> _SOURCE PASSAGE_
^^^^^^^^^^^^^^^^

My question is that this real estate agent that would represent us as a listing agent is also a buyers agent. However, I had another friend look into the contract and the buyer's agent agreement is valid until December 31, 2005. So that means anytime we find a house, he will be paid? We do the work to find a house and he gets paid? It didn't strike to me as ethical or fair. It will simply takes us off the real estate market until January 1, 2006 when we can start all over with a clean slate. Correct?

We don't think it should've been in effect until December 31. It should be in effect only for that FSBO house we liked, and if the deal falls through, then his job as a buyer's agent also stops.

Am I dealing with a greedy real estate agent or is this typical?

Can I have one agent to sell our house and another agent that represents us to buy a house?

This depends upon the nature of the agreement you signed with him. I use non-exclusive buyer's agreements, which basically say that if I introduce you to the house you decide to buy ("procuring cause"), then I get paid when you buy it. Others use exclusive buyer's agreements, where they get paid no matter who finds the house.

If I have an exclusive buyer's agreement with you, then I am going to get paid on any house you buy. If I have an non-exclusive agreement, I will only get paid if I introduce you to the house, and you may have any number of non-exclusive agreements in effect as long as you are careful to inform each agent you are working with that you have previously been introduced to a given property, and therefore, any commission that takes place will be paid to the other agent. All of the forms used by California Association of Realtors state that you will pay a commission to the agent if the seller won't, so an agent has comparatively little stake in which house you buy, as long as you buy one through them. This gives them the largest possible incentive to work on your behalf, without binding you to one particular agent who rather be working with another client who came along with a bigger budget, and therefore a bigger commission in the offing. When looking for homes to show, ethical agents won't seek out a For Sale By Owner (FSBO) for reasons I go into near the bottom of this article (basically, protecting your pocketbook), but these do not apply if you, the client, choose to make an offer on a FSBO.

^^^^^^^^^^^^^^^^

> _INFORMATION SUPPLIED_
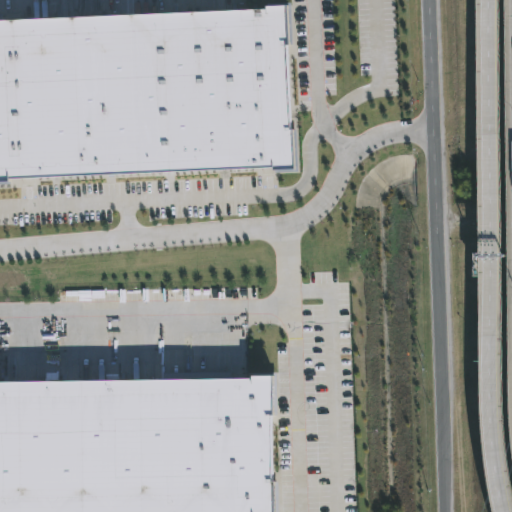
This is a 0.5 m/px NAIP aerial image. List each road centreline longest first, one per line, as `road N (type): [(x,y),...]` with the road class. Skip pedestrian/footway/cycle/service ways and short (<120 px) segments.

^^^^^^^^^^^^^^^^

> _GIVEN PROBLEM 1_
Revise the part of the real estate agent passage that opens with the words containing "We don't think" and closes with "is this typical?", replacing "greedy" with "careless".
> _GIVEN PROBLEM 2_
Based on the real estate agent passage, does each statement agree with it? Answer yes or no for each and quote the deciding words. (a) The buyer's agent agreement is valid until December 31, 2005. (b) Under a non-exclusive buyer's agreement, the agent is paid on any house the client buys. (c) The forms used by the California Association of Realtors say the client will pay the agent a commission if the seller won't.

> _WRITTEN RESPONSE 1_
We don't think it should've been in effect until December 31. It should be in effect only for that FSBO house we liked, and if the deal falls through, then his job as a buyer's agent also stops.

Am I dealing with a careless real estate agent or is this typical?

> _WRITTEN RESPONSE 2_
(a) Yes: "the buyer's agent agreement is valid until December 31, 2005"
(b) No: "I will only get paid if I introduce you to the house"
(c) Yes: "All of the forms used by California Association of Realtors state that you will pay a commission to the agent if the seller won't"